The engine program involved even greater relative increases. In 1955, it had been estimated that the engine costs would ultimately be about $6,000,000. By the time an engine contract had been signed, the estimate had risen to $10,000,000. At the end of fiscal 1958, engine costs had risen to over $38,000,000 and expenditures in fiscal year 1959 brought the cost to $59,323,000. Estimated engine costs for fiscal 1960 were $9,050,000 – almost as much as the total estimate of 1955. As of June 1959, it appeared that engine costs would be at least $68,373,000 – over five times the original estimate for the entire X-15 program and almost a seven-fold increase over the costs contemplated when the engine contract was signed. 19 With the cost of the stable platform totaling more than $3,000,000, and with an estimated $6,000,000 needed for support costs in fiscal 1961, the total cost of the X-15 was going to exceed $150,000,000, even if no further increases occurred. (The Navy's contribution to the X-15 program totaled $6,400,000 at the end of fiscal 1959 and the project office hoped that an additional $1,000,000 could be obtained from the Navy in fiscal 1960.) 20 All the remaining funds had to be furnished by the Air Force, as NASA's contribution was in the form of wind tunnel testing and evaluation. The program was never halted by a lack of funds, but there were occasions when the funds only became available at the last possible moment; the files of the project office revealed that appeals for funds, justifications for additional funds, and the explanation of increased costs absorbed much of that office's time and energy.

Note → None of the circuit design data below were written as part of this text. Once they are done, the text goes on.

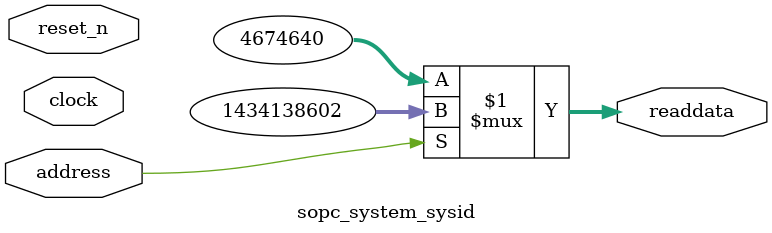
<source format=v>

`timescale 1ns / 1ps
// synthesis translate_on

// turn off superfluous verilog processor warnings 
// altera message_level Level1 
// altera message_off 10034 10035 10036 10037 10230 10240 10030 

module sopc_system_sysid (
               // inputs:
                address,
                clock,
                reset_n,

               // outputs:
                readdata
             )
;

  output  [ 31: 0] readdata;
  input            address;
  input            clock;
  input            reset_n;

  wire    [ 31: 0] readdata;
  //control_slave, which is an e_avalon_slave
  assign readdata = address ? 1434138602 : 4674640;

endmodule




</source>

Despite the technical problems, the paper work, the necessity of seeking more and more funds, and the recognition that the first flight would be several months. late, the X-15 program did move ahead.

It was still too early to predict the ultimate success of the X-15 in its research role, but the development program was rapidly drawing to a close in 1959. The airplane took slightly longer to reach the flight stage than had originally been contemplated, and the costs were far in excess of the estimates, but it would appear that the vehicle would be able to equal or surpass the performance for which it had been designed, and that it would prove to be a valuable research instrument.